Le Partenariat de Ouagadougou, mis en place par l'USAID, vise à améliorer la coordination entre les donateurs et à fournir un soutien à la planification familiale au Bénin, Burkina Faso, Guinée, Mali, Mauritanie, Niger, Sénégal et Togo.

Un sommet de haut niveau sur la planification familiale est tenu à Londres en 2012, réunissant des bailleurs de fonds intervenant dans le secteur, des décideurs et des personnalités influentes cherchant à promouvoir leurs programmes de planification familiale. La délégation du Burkina Faso est conduite par Madame Chantal Compaoré, qui témoigne de l'engagement du Gouvernement burkinabè en matière de planification familiale. Mme Compaoré annonce l’engagement du gouvernement burkinabè à maintenir une ligne de 500 millions de FCFA, soit 1 million de dollars par an, dans le budget national pour l'achat de produits contraceptifs ; et soutient des projets innovants en planification familiale, comme l'autorisation de depo-subQ en Uniject. Par ailleurs, elle invite à une implication du secteur privé et les hommes dans la planification familiale, dans le but de consolider la sécurisation contraceptive du pays.

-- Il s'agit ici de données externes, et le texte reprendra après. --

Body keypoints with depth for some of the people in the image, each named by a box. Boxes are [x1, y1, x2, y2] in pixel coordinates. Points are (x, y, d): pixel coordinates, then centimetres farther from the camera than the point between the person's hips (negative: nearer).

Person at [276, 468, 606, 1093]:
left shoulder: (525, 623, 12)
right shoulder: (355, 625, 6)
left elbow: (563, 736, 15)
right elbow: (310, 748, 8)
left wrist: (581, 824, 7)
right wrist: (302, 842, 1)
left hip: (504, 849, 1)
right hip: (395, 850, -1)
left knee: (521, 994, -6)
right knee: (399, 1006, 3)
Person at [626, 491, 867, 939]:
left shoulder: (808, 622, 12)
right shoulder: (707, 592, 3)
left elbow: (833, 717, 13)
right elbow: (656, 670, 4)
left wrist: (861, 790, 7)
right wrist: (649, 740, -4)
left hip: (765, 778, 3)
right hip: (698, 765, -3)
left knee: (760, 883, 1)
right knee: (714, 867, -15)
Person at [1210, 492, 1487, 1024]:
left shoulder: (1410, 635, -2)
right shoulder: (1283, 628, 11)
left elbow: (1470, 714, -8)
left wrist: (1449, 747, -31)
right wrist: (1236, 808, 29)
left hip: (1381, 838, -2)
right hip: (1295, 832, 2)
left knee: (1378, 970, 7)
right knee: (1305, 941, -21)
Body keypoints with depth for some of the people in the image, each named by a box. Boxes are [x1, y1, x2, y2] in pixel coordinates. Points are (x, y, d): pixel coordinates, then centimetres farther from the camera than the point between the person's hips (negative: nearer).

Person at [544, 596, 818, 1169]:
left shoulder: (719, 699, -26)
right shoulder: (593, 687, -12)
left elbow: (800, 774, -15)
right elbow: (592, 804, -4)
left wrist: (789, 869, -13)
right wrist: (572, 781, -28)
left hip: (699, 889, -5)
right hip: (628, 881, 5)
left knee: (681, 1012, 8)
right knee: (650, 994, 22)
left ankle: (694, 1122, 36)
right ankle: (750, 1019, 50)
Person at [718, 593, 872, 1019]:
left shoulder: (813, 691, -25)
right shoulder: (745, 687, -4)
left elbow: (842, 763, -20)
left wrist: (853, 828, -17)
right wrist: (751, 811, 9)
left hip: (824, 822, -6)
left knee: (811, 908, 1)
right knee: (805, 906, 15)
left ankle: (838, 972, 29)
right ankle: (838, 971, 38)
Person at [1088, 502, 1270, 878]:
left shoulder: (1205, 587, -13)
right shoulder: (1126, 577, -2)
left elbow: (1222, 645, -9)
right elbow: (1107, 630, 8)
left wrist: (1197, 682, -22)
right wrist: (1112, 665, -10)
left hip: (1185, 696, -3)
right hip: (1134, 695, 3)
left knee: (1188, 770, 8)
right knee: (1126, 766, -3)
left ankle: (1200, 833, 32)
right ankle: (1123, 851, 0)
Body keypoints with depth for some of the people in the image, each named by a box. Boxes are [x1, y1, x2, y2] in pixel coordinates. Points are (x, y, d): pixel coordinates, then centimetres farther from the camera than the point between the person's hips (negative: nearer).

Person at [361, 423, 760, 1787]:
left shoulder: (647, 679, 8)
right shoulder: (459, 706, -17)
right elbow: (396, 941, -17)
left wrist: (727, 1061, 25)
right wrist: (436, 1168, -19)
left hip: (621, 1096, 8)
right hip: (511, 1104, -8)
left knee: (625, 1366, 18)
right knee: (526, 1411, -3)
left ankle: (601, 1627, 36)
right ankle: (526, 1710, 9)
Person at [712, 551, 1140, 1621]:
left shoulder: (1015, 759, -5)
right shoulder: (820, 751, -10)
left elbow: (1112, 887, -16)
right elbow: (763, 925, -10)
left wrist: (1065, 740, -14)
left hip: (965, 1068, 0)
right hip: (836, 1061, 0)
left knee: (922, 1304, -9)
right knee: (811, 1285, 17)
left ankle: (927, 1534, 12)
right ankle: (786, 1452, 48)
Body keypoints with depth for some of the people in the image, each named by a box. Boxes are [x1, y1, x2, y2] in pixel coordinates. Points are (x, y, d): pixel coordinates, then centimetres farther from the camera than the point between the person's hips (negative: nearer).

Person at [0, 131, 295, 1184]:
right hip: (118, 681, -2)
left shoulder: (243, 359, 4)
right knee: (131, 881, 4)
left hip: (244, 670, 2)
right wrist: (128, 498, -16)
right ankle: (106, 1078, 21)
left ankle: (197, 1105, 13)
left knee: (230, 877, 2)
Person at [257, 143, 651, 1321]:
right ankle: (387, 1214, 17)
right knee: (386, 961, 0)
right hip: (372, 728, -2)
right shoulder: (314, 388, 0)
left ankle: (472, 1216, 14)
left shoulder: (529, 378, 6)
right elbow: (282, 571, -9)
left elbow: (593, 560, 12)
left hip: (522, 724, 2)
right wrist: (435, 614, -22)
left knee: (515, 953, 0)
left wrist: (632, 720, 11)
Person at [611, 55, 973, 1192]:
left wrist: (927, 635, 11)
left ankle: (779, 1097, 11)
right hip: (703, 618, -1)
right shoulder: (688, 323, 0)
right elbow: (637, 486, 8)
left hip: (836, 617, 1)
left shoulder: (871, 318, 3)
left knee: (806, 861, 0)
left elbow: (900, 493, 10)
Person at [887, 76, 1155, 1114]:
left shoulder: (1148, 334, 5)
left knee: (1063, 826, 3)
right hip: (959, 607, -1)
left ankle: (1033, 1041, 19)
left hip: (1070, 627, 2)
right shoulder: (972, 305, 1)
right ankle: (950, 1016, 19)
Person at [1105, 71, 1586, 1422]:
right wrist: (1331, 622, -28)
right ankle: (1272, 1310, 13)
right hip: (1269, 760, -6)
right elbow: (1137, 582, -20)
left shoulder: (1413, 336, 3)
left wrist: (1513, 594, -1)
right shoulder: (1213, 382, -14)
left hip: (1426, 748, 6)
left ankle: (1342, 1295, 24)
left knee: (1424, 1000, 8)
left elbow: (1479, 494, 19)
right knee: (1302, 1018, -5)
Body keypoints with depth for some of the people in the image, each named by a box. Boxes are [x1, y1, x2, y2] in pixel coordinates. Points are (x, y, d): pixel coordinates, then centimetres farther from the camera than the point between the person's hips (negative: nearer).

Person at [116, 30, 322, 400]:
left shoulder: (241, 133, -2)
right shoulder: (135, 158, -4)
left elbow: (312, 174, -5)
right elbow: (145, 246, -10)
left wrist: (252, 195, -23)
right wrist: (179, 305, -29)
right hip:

En 2013 se tient la Conférence régionale africaine sur la population et le développement à Addis-Ababa. Les délégations pays au nombre desquels le Burkina Faso reconnaissent que la santé est un préalable au développement économique et social de l’Afrique et que les droits en santé sexuelle et de la reproduction sont non seulement essentiels à la réalisation de la justice sociale mais aussi au cœur de la réalisation des engagements pris à l’échelle mondiale, régionale et nationale en vue du développement durable. Par ailleurs, au cours de cette conférence, il est reconnu que le taux moyen de prévalence de contraception moderne en Afrique, dont le Burkina Faso (15,0%) est le plus faible, toute région considérées, que les besoins de planification familiale insatisfaits sont des plus élevés et que l’accès universel aux services de planification familiale offre des possibilités de tirer parti du dividende démographique.